■ **What you are asked to do**: Print back every record below, exactly as it stands.

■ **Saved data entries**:
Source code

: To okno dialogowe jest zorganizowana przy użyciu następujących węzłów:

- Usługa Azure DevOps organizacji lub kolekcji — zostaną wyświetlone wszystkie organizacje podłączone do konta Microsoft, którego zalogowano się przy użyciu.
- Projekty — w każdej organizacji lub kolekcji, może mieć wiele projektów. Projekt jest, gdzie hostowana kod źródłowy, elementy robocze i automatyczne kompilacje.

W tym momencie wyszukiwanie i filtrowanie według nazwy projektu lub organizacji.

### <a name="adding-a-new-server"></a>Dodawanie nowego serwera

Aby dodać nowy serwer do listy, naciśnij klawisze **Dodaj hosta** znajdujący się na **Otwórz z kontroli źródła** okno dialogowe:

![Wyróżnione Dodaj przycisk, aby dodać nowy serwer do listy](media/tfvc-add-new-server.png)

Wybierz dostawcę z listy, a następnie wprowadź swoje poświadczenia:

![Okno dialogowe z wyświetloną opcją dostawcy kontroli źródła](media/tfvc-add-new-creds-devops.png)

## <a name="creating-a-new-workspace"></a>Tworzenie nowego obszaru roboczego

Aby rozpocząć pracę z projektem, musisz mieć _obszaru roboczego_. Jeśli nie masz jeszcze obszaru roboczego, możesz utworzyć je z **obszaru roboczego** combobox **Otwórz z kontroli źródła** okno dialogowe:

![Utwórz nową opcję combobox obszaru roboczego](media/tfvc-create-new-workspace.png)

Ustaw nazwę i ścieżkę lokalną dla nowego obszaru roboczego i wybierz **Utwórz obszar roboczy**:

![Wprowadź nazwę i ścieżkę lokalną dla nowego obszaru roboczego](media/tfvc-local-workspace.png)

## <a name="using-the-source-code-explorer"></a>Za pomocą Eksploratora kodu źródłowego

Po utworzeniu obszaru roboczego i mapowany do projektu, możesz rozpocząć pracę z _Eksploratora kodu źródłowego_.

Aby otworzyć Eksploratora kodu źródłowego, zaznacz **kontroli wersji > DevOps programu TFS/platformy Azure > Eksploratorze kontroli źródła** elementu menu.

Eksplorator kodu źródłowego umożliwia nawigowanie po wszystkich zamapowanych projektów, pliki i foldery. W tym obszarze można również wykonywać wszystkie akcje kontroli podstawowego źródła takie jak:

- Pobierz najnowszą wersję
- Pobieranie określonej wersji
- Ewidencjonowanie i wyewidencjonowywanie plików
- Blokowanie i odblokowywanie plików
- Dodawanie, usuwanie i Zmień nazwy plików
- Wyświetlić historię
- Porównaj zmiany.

■ **Reply to the exercise**:
Source code

: To okno dialogowe jest zorganizowana przy użyciu następujących węzłów:

- Usługa Azure DevOps organizacji lub kolekcji — zostaną wyświetlone wszystkie organizacje podłączone do konta Microsoft, którego zalogowano się przy użyciu.
- Projekty — w każdej organizacji lub kolekcji, może mieć wiele projektów. Projekt jest, gdzie hostowana kod źródłowy, elementy robocze i automatyczne kompilacje.

W tym momencie wyszukiwanie i filtrowanie według nazwy projektu lub organizacji.

### <a name="adding-a-new-server"></a>Dodawanie nowego serwera

Aby dodać nowy serwer do listy, naciśnij klawisze **Dodaj hosta** znajdujący się na **Otwórz z kontroli źródła** okno dialogowe:

![Wyróżnione Dodaj przycisk, aby dodać nowy serwer do listy](media/tfvc-add-new-server.png)

Wybierz dostawcę z listy, a następnie wprowadź swoje poświadczenia:

![Okno dialogowe z wyświetloną opcją dostawcy kontroli źródła](media/tfvc-add-new-creds-devops.png)

## <a name="creating-a-new-workspace"></a>Tworzenie nowego obszaru roboczego

Aby rozpocząć pracę z projektem, musisz mieć _obszaru roboczego_. Jeśli nie masz jeszcze obszaru roboczego, możesz utworzyć je z **obszaru roboczego** combobox **Otwórz z kontroli źródła** okno dialogowe:

![Utwórz nową opcję combobox obszaru roboczego](media/tfvc-create-new-workspace.png)

Ustaw nazwę i ścieżkę lokalną dla nowego obszaru roboczego i wybierz **Utwórz obszar roboczy**:

![Wprowadź nazwę i ścieżkę lokalną dla nowego obszaru roboczego](media/tfvc-local-workspace.png)

## <a name="using-the-source-code-explorer"></a>Za pomocą Eksploratora kodu źródłowego

Po utworzeniu obszaru roboczego i mapowany do projektu, możesz rozpocząć pracę z _Eksploratora kodu źródłowego_.

Aby otworzyć Eksploratora kodu źródłowego, zaznacz **kontroli wersji > DevOps programu TFS/platformy Azure > Eksploratorze kontroli źródła** elementu menu.

Eksplorator kodu źródłowego umożliwia nawigowanie po wszystkich zamapowanych projektów, pliki i foldery. W tym obszarze można również wykonywać wszystkie akcje kontroli podstawowego źródła takie jak:

- Pobierz najnowszą wersję
- Pobieranie określonej wersji
- Ewidencjonowanie i wyewidencjonowywanie plików
- Blokowanie i odblokowywanie plików
- Dodawanie, usuwanie i Zmień nazwy plików
- Wyświetlić historię
- Porównaj zmiany.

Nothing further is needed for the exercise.